Start of Block

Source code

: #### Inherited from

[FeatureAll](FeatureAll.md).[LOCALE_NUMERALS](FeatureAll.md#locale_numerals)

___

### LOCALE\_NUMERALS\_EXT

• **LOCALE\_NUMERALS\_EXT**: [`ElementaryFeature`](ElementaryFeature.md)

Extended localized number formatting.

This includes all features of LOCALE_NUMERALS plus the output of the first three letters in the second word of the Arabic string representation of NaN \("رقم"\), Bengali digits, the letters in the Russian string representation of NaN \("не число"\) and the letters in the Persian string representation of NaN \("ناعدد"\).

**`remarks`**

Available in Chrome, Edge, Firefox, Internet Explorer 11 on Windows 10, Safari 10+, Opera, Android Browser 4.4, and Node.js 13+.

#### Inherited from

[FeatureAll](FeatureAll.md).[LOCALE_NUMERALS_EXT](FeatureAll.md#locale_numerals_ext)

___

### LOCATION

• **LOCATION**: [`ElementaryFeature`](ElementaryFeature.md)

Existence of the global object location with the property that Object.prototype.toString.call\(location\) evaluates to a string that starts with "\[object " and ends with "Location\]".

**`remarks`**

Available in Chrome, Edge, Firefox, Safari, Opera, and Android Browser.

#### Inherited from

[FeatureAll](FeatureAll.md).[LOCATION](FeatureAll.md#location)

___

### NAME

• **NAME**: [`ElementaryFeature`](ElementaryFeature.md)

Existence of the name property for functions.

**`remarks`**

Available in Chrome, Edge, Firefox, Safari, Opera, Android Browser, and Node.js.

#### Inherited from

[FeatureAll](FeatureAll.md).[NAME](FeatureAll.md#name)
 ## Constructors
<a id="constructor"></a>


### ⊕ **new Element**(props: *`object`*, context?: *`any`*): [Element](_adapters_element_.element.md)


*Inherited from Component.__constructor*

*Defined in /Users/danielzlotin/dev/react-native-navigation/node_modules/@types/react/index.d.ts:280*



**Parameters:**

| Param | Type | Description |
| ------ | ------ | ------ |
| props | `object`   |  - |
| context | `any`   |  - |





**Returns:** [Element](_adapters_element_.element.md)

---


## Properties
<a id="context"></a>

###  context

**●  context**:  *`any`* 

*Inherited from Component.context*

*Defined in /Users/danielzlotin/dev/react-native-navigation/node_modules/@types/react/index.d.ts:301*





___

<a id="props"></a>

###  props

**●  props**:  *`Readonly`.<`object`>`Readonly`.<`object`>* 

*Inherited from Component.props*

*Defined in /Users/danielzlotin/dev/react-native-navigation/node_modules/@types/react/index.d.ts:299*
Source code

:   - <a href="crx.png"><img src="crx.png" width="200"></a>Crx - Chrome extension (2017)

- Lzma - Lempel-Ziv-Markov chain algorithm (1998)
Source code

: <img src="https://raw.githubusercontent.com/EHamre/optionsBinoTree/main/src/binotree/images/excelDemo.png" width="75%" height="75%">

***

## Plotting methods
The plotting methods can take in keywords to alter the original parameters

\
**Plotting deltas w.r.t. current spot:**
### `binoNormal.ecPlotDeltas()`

End of Block

To do:
Check each line above for the word "Component" and copy the ones that have it.

Result:
*Inherited from Component.__constructor*
*Inherited from Component.context*
*Inherited from Component.props*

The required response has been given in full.